- [YOUR ASSIGNMENT] Set the whole listing down again, word for word, with no pictures.

- [DATA PROVIDED]
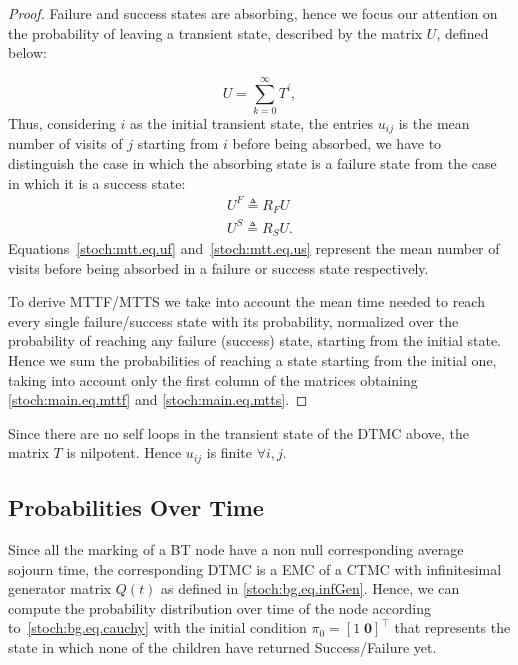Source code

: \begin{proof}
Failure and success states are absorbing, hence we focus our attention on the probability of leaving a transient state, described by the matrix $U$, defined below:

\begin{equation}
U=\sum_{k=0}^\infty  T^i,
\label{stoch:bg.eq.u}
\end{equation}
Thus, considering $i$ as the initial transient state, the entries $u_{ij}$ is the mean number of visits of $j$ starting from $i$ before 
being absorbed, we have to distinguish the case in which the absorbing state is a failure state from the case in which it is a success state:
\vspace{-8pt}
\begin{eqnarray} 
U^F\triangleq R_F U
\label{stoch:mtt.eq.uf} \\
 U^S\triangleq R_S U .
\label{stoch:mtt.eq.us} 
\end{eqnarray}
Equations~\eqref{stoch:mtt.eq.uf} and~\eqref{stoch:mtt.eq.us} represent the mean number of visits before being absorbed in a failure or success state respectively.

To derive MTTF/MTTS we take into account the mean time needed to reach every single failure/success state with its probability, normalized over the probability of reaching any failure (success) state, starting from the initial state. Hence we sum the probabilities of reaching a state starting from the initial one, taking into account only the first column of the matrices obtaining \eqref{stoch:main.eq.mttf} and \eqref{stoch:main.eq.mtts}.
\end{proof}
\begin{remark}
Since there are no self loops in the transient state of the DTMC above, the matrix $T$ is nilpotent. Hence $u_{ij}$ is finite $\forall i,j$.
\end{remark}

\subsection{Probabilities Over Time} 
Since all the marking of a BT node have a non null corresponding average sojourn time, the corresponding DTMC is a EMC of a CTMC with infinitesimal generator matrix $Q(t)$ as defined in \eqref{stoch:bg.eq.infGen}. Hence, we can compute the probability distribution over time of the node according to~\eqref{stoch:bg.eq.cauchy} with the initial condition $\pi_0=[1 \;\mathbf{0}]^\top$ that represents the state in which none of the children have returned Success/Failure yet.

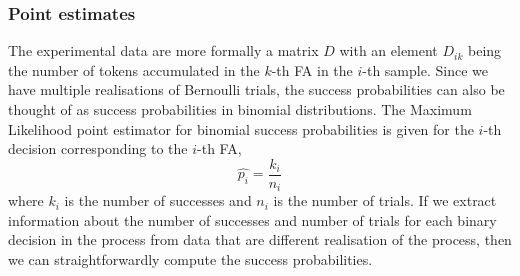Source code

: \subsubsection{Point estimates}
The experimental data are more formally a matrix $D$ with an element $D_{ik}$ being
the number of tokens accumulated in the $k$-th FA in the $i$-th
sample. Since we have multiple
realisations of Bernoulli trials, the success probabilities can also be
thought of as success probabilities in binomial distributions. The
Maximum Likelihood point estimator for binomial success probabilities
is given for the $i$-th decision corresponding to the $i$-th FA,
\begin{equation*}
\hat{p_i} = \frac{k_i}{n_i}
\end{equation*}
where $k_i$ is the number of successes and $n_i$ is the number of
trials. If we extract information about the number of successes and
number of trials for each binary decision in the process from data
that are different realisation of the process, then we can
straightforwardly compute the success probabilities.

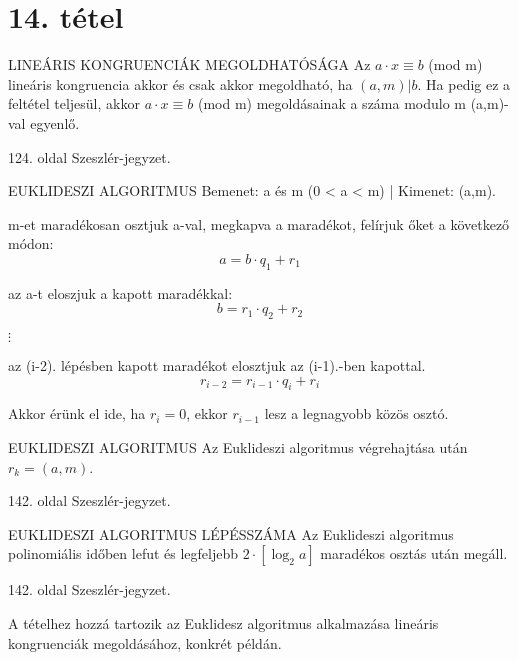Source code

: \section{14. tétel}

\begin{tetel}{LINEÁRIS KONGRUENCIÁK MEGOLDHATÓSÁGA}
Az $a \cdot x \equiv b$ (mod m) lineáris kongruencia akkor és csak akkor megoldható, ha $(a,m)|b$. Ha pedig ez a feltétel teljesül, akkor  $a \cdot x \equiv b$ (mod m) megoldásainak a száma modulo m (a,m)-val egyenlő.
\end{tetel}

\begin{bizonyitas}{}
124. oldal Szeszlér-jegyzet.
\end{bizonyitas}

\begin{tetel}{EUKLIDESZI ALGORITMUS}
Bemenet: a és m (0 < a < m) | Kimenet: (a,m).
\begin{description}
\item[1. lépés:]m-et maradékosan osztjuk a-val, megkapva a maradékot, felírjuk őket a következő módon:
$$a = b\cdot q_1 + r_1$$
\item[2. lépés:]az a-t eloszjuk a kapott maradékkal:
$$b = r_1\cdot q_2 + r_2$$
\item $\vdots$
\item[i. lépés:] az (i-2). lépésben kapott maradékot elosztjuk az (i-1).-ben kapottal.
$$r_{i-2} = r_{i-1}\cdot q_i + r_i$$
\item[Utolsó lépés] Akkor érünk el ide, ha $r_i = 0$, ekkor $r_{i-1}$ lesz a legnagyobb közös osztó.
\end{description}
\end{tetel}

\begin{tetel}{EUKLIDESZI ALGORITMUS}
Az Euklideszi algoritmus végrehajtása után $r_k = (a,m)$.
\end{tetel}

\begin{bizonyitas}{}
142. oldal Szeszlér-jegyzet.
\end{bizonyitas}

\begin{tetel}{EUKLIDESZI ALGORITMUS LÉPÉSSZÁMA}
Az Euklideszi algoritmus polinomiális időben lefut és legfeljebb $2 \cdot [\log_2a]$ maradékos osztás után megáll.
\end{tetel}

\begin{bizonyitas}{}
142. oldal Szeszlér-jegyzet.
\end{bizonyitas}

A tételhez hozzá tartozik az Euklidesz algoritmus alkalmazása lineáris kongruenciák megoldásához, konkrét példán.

- [RESULT FOR THIS TASK]
Source code

: \begin{proof}
Failure and success states are absorbing, hence we focus our attention on the probability of leaving a transient state, described by the matrix $U$, defined below:

\begin{equation}
U=\sum_{k=0}^\infty  T^i,
\label{stoch:bg.eq.u}
\end{equation}
Thus, considering $i$ as the initial transient state, the entries $u_{ij}$ is the mean number of visits of $j$ starting from $i$ before 
being absorbed, we have to distinguish the case in which the absorbing state is a failure state from the case in which it is a success state:
\vspace{-8pt}
\begin{eqnarray} 
U^F\triangleq R_F U
\label{stoch:mtt.eq.uf} \\
 U^S\triangleq R_S U .
\label{stoch:mtt.eq.us} 
\end{eqnarray}
Equations~\eqref{stoch:mtt.eq.uf} and~\eqref{stoch:mtt.eq.us} represent the mean number of visits before being absorbed in a failure or success state respectively.

To derive MTTF/MTTS we take into account the mean time needed to reach every single failure/success state with its probability, normalized over the probability of reaching any failure (success) state, starting from the initial state. Hence we sum the probabilities of reaching a state starting from the initial one, taking into account only the first column of the matrices obtaining \eqref{stoch:main.eq.mttf} and \eqref{stoch:main.eq.mtts}.
\end{proof}
\begin{remark}
Since there are no self loops in the transient state of the DTMC above, the matrix $T$ is nilpotent. Hence $u_{ij}$ is finite $\forall i,j$.
\end{remark}

\subsection{Probabilities Over Time} 
Since all the marking of a BT node have a non null corresponding average sojourn time, the corresponding DTMC is a EMC of a CTMC with infinitesimal generator matrix $Q(t)$ as defined in \eqref{stoch:bg.eq.infGen}. Hence, we can compute the probability distribution over time of the node according to~\eqref{stoch:bg.eq.cauchy} with the initial condition $\pi_0=[1 \;\mathbf{0}]^\top$ that represents the state in which none of the children have returned Success/Failure yet.

Source code

: \subsubsection{Point estimates}
The experimental data are more formally a matrix $D$ with an element $D_{ik}$ being
the number of tokens accumulated in the $k$-th FA in the $i$-th
sample. Since we have multiple
realisations of Bernoulli trials, the success probabilities can also be
thought of as success probabilities in binomial distributions. The
Maximum Likelihood point estimator for binomial success probabilities
is given for the $i$-th decision corresponding to the $i$-th FA,
\begin{equation*}
\hat{p_i} = \frac{k_i}{n_i}
\end{equation*}
where $k_i$ is the number of successes and $n_i$ is the number of
trials. If we extract information about the number of successes and
number of trials for each binary decision in the process from data
that are different realisation of the process, then we can
straightforwardly compute the success probabilities.

Source code

: \section{14. tétel}

\begin{tetel}{LINEÁRIS KONGRUENCIÁK MEGOLDHATÓSÁGA}
Az $a \cdot x \equiv b$ (mod m) lineáris kongruencia akkor és csak akkor megoldható, ha $(a,m)|b$. Ha pedig ez a feltétel teljesül, akkor  $a \cdot x \equiv b$ (mod m) megoldásainak a száma modulo m (a,m)-val egyenlő.
\end{tetel}

\begin{bizonyitas}{}
124. oldal Szeszlér-jegyzet.
\end{bizonyitas}

\begin{tetel}{EUKLIDESZI ALGORITMUS}
Bemenet: a és m (0 < a < m) | Kimenet: (a,m).
\begin{description}
\item[1. lépés:]m-et maradékosan osztjuk a-val, megkapva a maradékot, felírjuk őket a következő módon:
$$a = b\cdot q_1 + r_1$$
\item[2. lépés:]az a-t eloszjuk a kapott maradékkal:
$$b = r_1\cdot q_2 + r_2$$
\item $\vdots$
\item[i. lépés:] az (i-2). lépésben kapott maradékot elosztjuk az (i-1).-ben kapottal.
$$r_{i-2} = r_{i-1}\cdot q_i + r_i$$
\item[Utolsó lépés] Akkor érünk el ide, ha $r_i = 0$, ekkor $r_{i-1}$ lesz a legnagyobb közös osztó.
\end{description}
\end{tetel}

\begin{tetel}{EUKLIDESZI ALGORITMUS}
Az Euklideszi algoritmus végrehajtása után $r_k = (a,m)$.
\end{tetel}

\begin{bizonyitas}{}
142. oldal Szeszlér-jegyzet.
\end{bizonyitas}

\begin{tetel}{EUKLIDESZI ALGORITMUS LÉPÉSSZÁMA}
Az Euklideszi algoritmus polinomiális időben lefut és legfeljebb $2 \cdot [\log_2a]$ maradékos osztás után megáll.
\end{tetel}

\begin{bizonyitas}{}
142. oldal Szeszlér-jegyzet.
\end{bizonyitas}

A tételhez hozzá tartozik az Euklidesz algoritmus alkalmazása lineáris kongruenciák megoldásához, konkrét példán.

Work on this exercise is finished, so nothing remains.